* **Activity**: From the first line of the records below through the line with "X056Y04415D01*", output each line exactly; skip the pictures.

* **Text-based hardware design files**:

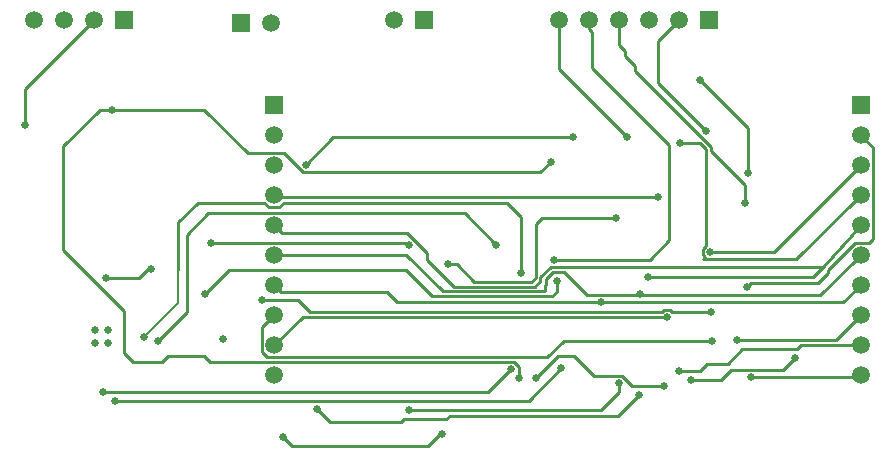
<source format=gbl>
%FSTAX23Y23*%
%MOIN*%
%SFA1B1*%

%IPPOS*%
%ADD21R,0.059060X0.059060*%
%ADD27C,0.010000*%
%ADD31C,0.008000*%
%ADD32C,0.059060*%
%ADD33R,0.059060X0.059060*%
%ADD34C,0.025000*%
%LNhanc_digital-1*%
%LPD*%
G54D21*
X06385Y04235D03*
X0443D03*
G54D27*
X0601Y0401D02*
Y0416D01*
X0585Y0432D02*
X0601Y0416D01*
X05586Y04532D02*
X0559Y04528D01*
X05886Y04082D02*
X06Y03968D01*
X0571Y0445D02*
X0578Y0452D01*
X0571Y0431D02*
Y0445D01*
Y0431D02*
X0587Y0415D01*
X0549Y04358D02*
Y04477D01*
X0548Y04487D02*
X0549Y04477D01*
Y04358D02*
X05746Y04102D01*
X0548Y04487D02*
Y0452D01*
X05746Y03784D02*
Y04102D01*
X05583Y04526D02*
X05586Y04532D01*
X05583Y04526D02*
X0559Y04528D01*
X056Y04398D02*
X05633Y04364D01*
X0558Y04435D02*
X056Y04415D01*
Y04398D02*
Y04415D01*
X0558Y04435D02*
Y0452D01*
Y04525D02*
X05583Y04526D01*
X0558Y0452D02*
X05583Y04526D01*
X0558Y0452D02*
Y04525D01*
X05633Y04349D02*
Y04364D01*
Y04349D02*
X05886Y04096D01*
Y04082D02*
Y04096D01*
X0586Y03735D02*
X05867Y03727D01*
X0586Y03735D02*
Y03754D01*
X0587Y03764*
Y0409*
X0585Y0411D02*
X0587Y0409D01*
X05783Y0411D02*
X0585D01*
X06Y0391D02*
Y03968D01*
X0637Y0372D02*
X06385D01*
X05474Y03601D02*
X05649D01*
X0414Y03803D02*
X0421Y03874D01*
X0414Y03546D02*
Y03803D01*
X0421Y03874D02*
X04411D01*
X0422Y03775D02*
X04874D01*
X0488Y0377*
X04873Y0381D02*
X0494Y03743D01*
Y0372D02*
Y03743D01*
Y0372D02*
X05029Y0363D01*
X04455Y0381D02*
X04873D01*
X05029Y0363D02*
X053D01*
X04411Y03874D02*
X04413Y03875D01*
X04448Y03874D02*
X05066D01*
X04446Y03875D02*
X04448Y03874D01*
X05066D02*
X0517Y0377D01*
X04446Y03894D02*
X04462Y0391D01*
X04413Y03894D02*
X04446D01*
X04462Y0391D02*
X05207D01*
X04397D02*
X04413Y03894D01*
X04175Y0391D02*
X04397D01*
X05207D02*
X05254Y03862D01*
X0411Y03845D02*
X04175Y0391D01*
X0443Y03835D02*
X04455Y0381D01*
X0517Y0377D02*
X05176D01*
X04279Y03685D02*
X04869D01*
X042Y03606D02*
X04279Y03685D01*
X04869D02*
X04956Y03597D01*
X0411Y03685D02*
Y03845D01*
X04043Y03449D02*
X0414Y03546D01*
X0401Y0369D02*
X0402D01*
X0398Y0366D02*
X0401Y0369D01*
X0387Y0366D02*
X0398D01*
X04943Y031D02*
X04983Y0314D01*
X0449Y031D02*
X04943D01*
X0446Y0313D02*
X0449Y031D01*
X04853Y0318D02*
X04862Y03188D01*
X05575Y032D02*
X05645Y0327D01*
X05016Y032D02*
X05575D01*
X05004Y03188D02*
X05016Y032D01*
X05521Y0322D02*
X0558Y03279D01*
X0488Y0322D02*
X05521D01*
X04862Y03188D02*
X05004D01*
X04615Y0318D02*
X04853D01*
X04574Y03221D02*
X04615Y0318D01*
X0637Y0402D02*
X06385D01*
X0637Y0362D02*
X06385D01*
X0637Y0352D02*
X06385D01*
X06375Y0333D02*
X06385Y0332D01*
Y0412D02*
X064D01*
X0637Y0392D02*
X06385D01*
X0637Y03435D02*
X06385Y0342D01*
X06008Y03629D02*
X0602Y03641D01*
X04956Y03597D02*
X05358D01*
X05991Y03421D02*
X06174D01*
X05287Y03646D02*
X05302Y0366D01*
Y03837D02*
X05322Y03858D01*
X04407Y03394D02*
X0534D01*
X05335Y03655D02*
X0536Y0368D01*
X04992Y03614D02*
X05334D01*
X05318Y03647D02*
Y03661D01*
X0443Y03635D02*
X04454Y03611D01*
X04808*
X05521Y03572D02*
Y03578D01*
X05279Y03249D02*
X05388Y03358D01*
X03862Y03277D02*
X05142D01*
X06261Y03696D02*
X06385Y03835D01*
X05098Y03646D02*
X05287D01*
X04413Y03875D02*
X04446D01*
X05322Y03858D02*
X0557D01*
X05302Y0366D02*
Y03837D01*
X0504Y03705D02*
X05098Y03646D01*
X0501Y03705D02*
X0504D01*
X0602Y03641D02*
X06242D01*
X05373Y03612D02*
Y03649D01*
X05358Y03597D02*
X05373Y03612D01*
X05254Y03675D02*
Y03862D01*
X04389Y03412D02*
X04407Y03394D01*
X04389Y03412D02*
Y03494D01*
X0443Y03535*
X0538Y04355D02*
Y0452D01*
X0451Y03585D02*
X04549Y03546D01*
X04389Y03585D02*
X0451D01*
X0536Y0368D02*
X05395D01*
X05334Y03614D02*
X05335Y03655D01*
X04871Y03735D02*
X04992Y03614D01*
X0443Y03735D02*
X04871D01*
X05675Y03663D02*
X06228D01*
X06261Y03696*
X05318Y03661D02*
X05353Y03696D01*
X053Y0363D02*
X05318Y03647D01*
X04841Y03578D02*
X05521D01*
X04808Y03611D02*
X04841Y03578D01*
X03899Y03249D02*
X05279D01*
X05142Y03277D02*
X05219Y03354D01*
X03862Y03277D02*
X03864Y03279D01*
X05362Y0372D02*
X05682D01*
X05304Y03326D02*
X05377Y03399D01*
X05431*
X04076Y03398D02*
X04197D01*
X05229Y03378D02*
X05245Y03362D01*
X03959Y0338D02*
X04058D01*
X05245Y03326D02*
Y03362D01*
X04197Y03398D02*
X04217Y03378D01*
X05229*
X04058Y0338D02*
X04076Y03398D01*
X06174Y03421D02*
X06188Y03435D01*
X0637*
X0602Y0333D02*
X06375D01*
X05974Y03452D02*
X06302D01*
X0637Y0352*
X06251Y03601D02*
X0637Y0372D01*
X06413Y03775D02*
X06426Y03787D01*
X06275Y03674D02*
Y03685D01*
X06242Y03641D02*
X06275Y03674D01*
Y03685D02*
X06365Y03775D01*
X06367*
X06368Y03775*
X06401*
X06402Y03775*
X06413*
X06171Y03721D02*
X0637Y0392D01*
X05884Y03745D02*
X06095D01*
X0637Y0402*
X064Y0412D02*
X06426Y04094D01*
Y03787D02*
Y04094D01*
X0558Y03279D02*
Y0331D01*
X06328Y03578D02*
X0637Y0362D01*
X05521Y03578D02*
X06328D01*
X05649Y03605D02*
X05655D01*
Y03601D02*
X06251D01*
X05395Y0368D02*
X05474Y03601D01*
X0443Y03435D02*
X04525Y0353D01*
X0573Y03553D02*
X05749D01*
X05757Y03546*
X05886*
X04549D02*
X05722D01*
X0573Y03553*
X04525Y0353D02*
X0574D01*
X06127Y03353D02*
X06167Y03393D01*
X05496Y03333D02*
X05589D01*
X05431Y03399D02*
X05496Y03333D01*
X05943Y03373D02*
X05991Y03421D01*
X0534Y03394D02*
X05396Y0345D01*
X0589*
X05623Y033D02*
X0573D01*
X05589Y03333D02*
X05623Y033D01*
X0582Y0332D02*
X0592D01*
X05953Y03353*
X06127*
X05873Y03373D02*
X05943D01*
X0585Y0335D02*
X05873Y03373D01*
X0578Y0335D02*
X0585D01*
X03727Y03751D02*
X0393Y03547D01*
Y03409D02*
Y03547D01*
Y03409D02*
X03959Y0338D01*
X04627Y04127D02*
X05428D01*
X04536Y04036D02*
X04627Y04127D01*
X04342Y04075D02*
X04463D01*
X04526Y04012*
X03727Y03751D02*
Y04097D01*
X0385Y0422D02*
X0389D01*
X04197*
X03727Y04097D02*
X0385Y0422D01*
X04197D02*
X04342Y04075D01*
X04526Y04012D02*
X05317D01*
X05318Y04012*
X05352Y04046*
X036Y0429D02*
X0383Y0452D01*
X036Y0417D02*
Y0429D01*
X05353Y03696D02*
X06261D01*
X05861Y03721D02*
X06171D01*
X0559Y04528D02*
D01*
X0538Y04355D02*
X05605Y0413D01*
X05861Y03721D02*
X05867Y03727D01*
X05682Y0372D02*
X05746Y03784D01*
X0443Y03935D02*
X04435Y0393D01*
X0571*
G54D31*
X0411Y03575D02*
Y03685D01*
X03996Y03461D02*
X0411Y03575D01*
G54D32*
X06385Y04135D03*
Y03935D03*
Y03835D03*
Y03735D03*
Y03635D03*
Y03535D03*
Y03435D03*
Y03335D03*
Y04035D03*
X0443Y04135D03*
Y03935D03*
Y03835D03*
Y03735D03*
Y03635D03*
Y03535D03*
Y03435D03*
Y03335D03*
Y04035D03*
X0442Y0451D03*
X0383Y0452D03*
X0373D03*
X0363D03*
X0483D03*
X0538D03*
X0548D03*
X0558D03*
X0568D03*
X0578D03*
G54D33*
X0432Y0451D03*
X0393Y0452D03*
X0493D03*
X0588D03*
G54D34*
X0601Y0401D03*
X0587Y0415D03*
X06Y0391D03*
X0585Y0432D03*
X04259Y03455D03*
X0422Y03775D03*
X0488Y0377D03*
X0517D03*
X0402Y0369D03*
X0387Y0366D03*
X03833Y03486D03*
X03876D03*
X03833Y03443D03*
X03876D03*
X0446Y0313D03*
X0499Y0314D03*
X0488Y0322D03*
X05428Y04127D03*
X04536Y04036D03*
X0557Y03858D03*
X0501Y03705D03*
X05884Y03745D03*
X06008Y03629D03*
X0602Y0333D03*
X05373Y03649D03*
X042Y03606D03*
X05254Y03675D03*
X04043Y03449D03*
X05974Y03452D03*
X05645Y0327D03*
X04574Y03221D03*
X05886Y03546D03*
X04389Y03585D03*
X05675Y03663D03*
X05388Y03358D03*
X03899Y03249D03*
X05219Y03354D03*
X05362Y0372D03*
X06167Y03393D03*
X05304Y03326D03*
X05245D03*
X05352Y04046D03*
X0558Y0331D03*
X03859Y03279D03*
X05521Y03578D03*
X05649Y03605D03*
X0574Y0353D03*
X0589Y0345D03*
X0573Y033D03*
X0582Y0332D03*
X0578Y0335D03*
X03996Y03461D03*
X0389Y0422D03*
X036Y0417D03*
X05605Y0413D03*
X0571Y0393D03*
X05783Y0411D03*
M02*
</source>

* **Written response**:
<source format=gbl>
%FSTAX23Y23*%
%MOIN*%
%SFA1B1*%

%IPPOS*%
%ADD21R,0.059060X0.059060*%
%ADD27C,0.010000*%
%ADD31C,0.008000*%
%ADD32C,0.059060*%
%ADD33R,0.059060X0.059060*%
%ADD34C,0.025000*%
%LNhanc_digital-1*%
%LPD*%
G54D21*
X06385Y04235D03*
X0443D03*
G54D27*
X0601Y0401D02*
Y0416D01*
X0585Y0432D02*
X0601Y0416D01*
X05586Y04532D02*
X0559Y04528D01*
X05886Y04082D02*
X06Y03968D01*
X0571Y0445D02*
X0578Y0452D01*
X0571Y0431D02*
Y0445D01*
Y0431D02*
X0587Y0415D01*
X0549Y04358D02*
Y04477D01*
X0548Y04487D02*
X0549Y04477D01*
Y04358D02*
X05746Y04102D01*
X0548Y04487D02*
Y0452D01*
X05746Y03784D02*
Y04102D01*
X05583Y04526D02*
X05586Y04532D01*
X05583Y04526D02*
X0559Y04528D01*
X056Y04398D02*
X05633Y04364D01*
X0558Y04435D02*
X056Y04415D01*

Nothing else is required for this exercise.